Transcribe word for word the lines spanning the line with "As you are able" through the end of the records.

● Source material
*** Block opens ***

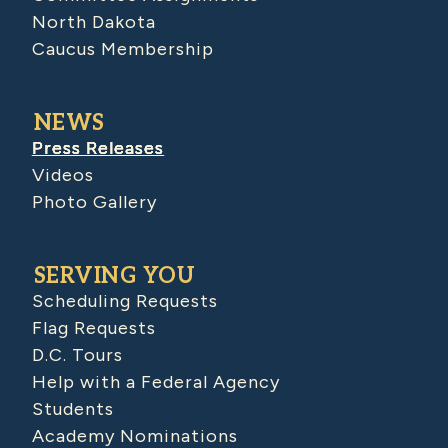
North Dakota
Caucus Membership
NEWS
Press Releases
Videos
Photo Gallery
SERVING YOU
Scheduling Requests
Flag Requests
D.C. Tours
Help with a Federal Agency
Students
Academy Nominations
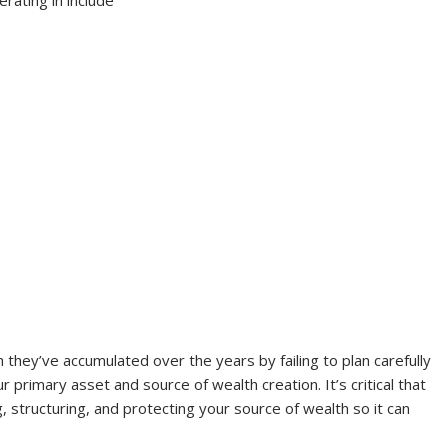
ey’ve accumulated over the years by failing to plan carefully
r primary asset and source of wealth creation. It’s critical that
 structuring, and protecting your source of wealth so it can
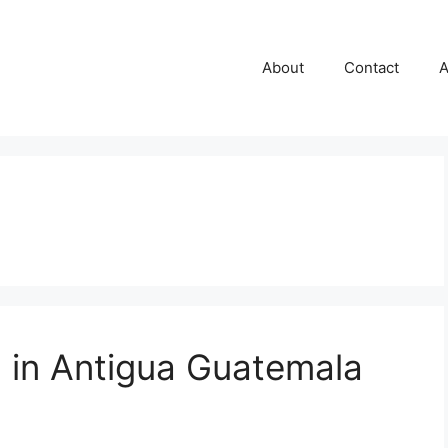
About
Contact
A
n in Antigua Guatemala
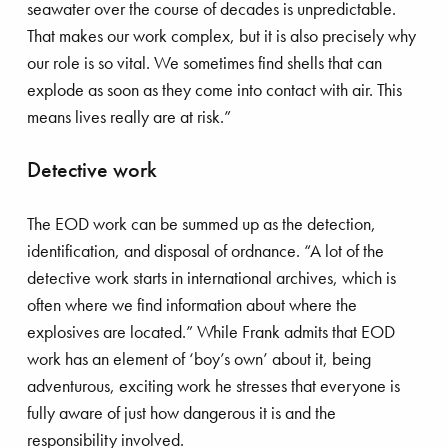
seawater over the course of decades is unpredictable.
That makes our work complex, but it is also precisely why
our role is so vital. We sometimes find shells that can
explode as soon as they come into contact with air. This
means lives really are at risk.”
Detective work
The EOD work can be summed up as the detection,
identification, and disposal of ordnance. “A lot of the
detective work starts in international archives, which is
often where we find information about where the
explosives are located.” While Frank admits that EOD
work has an element of ‘boy’s own’ about it, being
adventurous, exciting work he stresses that everyone is
fully aware of just how dangerous it is and the
responsibility involved.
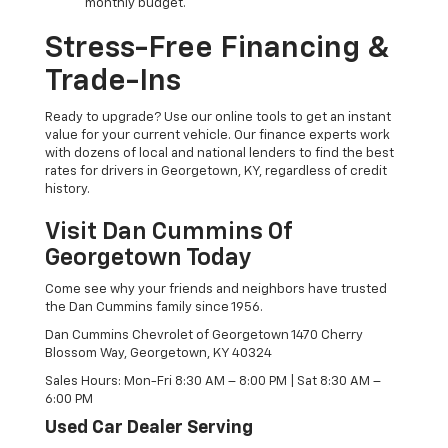
monthly budget.
Stress-Free Financing &
Trade-Ins
Ready to upgrade? Use our online tools to get an instant
value for your current vehicle. Our finance experts work
with dozens of local and national lenders to find the best
rates for drivers in Georgetown, KY, regardless of credit
history.
Visit Dan Cummins Of
Georgetown Today
Come see why your friends and neighbors have trusted
the Dan Cummins family since 1956.
Dan Cummins Chevrolet of Georgetown 1470 Cherry
Blossom Way, Georgetown, KY 40324
Sales Hours: Mon-Fri 8:30 AM – 8:00 PM | Sat 8:30 AM –
6:00 PM
Used Car Dealer Serving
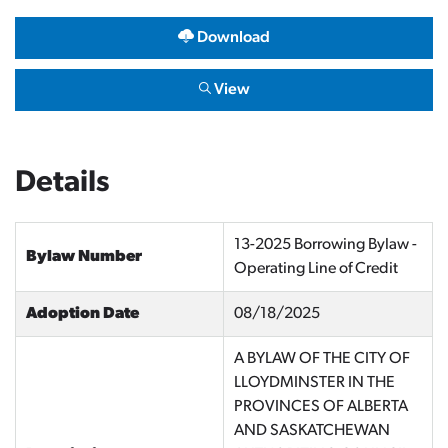
Download
View
Details
13-2025 Borrowing Bylaw -
Bylaw Number
Operating Line of Credit
Adoption Date
08/18/2025
A BYLAW OF THE CITY OF
LLOYDMINSTER IN THE
PROVINCES OF ALBERTA
AND SASKATCHEWAN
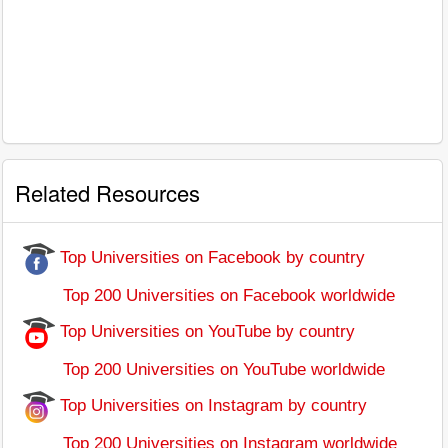
Related Resources
Top Universities on Facebook by country
Top 200 Universities on Facebook worldwide
Top Universities on YouTube by country
Top 200 Universities on YouTube worldwide
Top Universities on Instagram by country
Top 200 Universities on Instagram worldwide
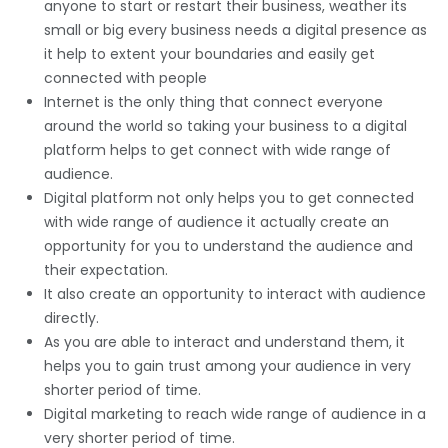
anyone to start or restart their business, weather its
small or big every business needs a digital presence as
it help to extent your boundaries and easily get
connected with people
Internet is the only thing that connect everyone
around the world so taking your business to a digital
platform helps to get connect with wide range of
audience.
Digital platform not only helps you to get connected
with wide range of audience it actually create an
opportunity for you to understand the audience and
their expectation.
It also create an opportunity to interact with audience
directly.
As you are able to interact and understand them, it
helps you to gain trust among your audience in very
shorter period of time.
Digital marketing to reach wide range of audience in a
very shorter period of time.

*** Block closes ***

● Expected answer
As you are able to interact and understand them, it
helps you to gain trust among your audience in very
shorter period of time.
Digital marketing to reach wide range of audience in a
very shorter period of time.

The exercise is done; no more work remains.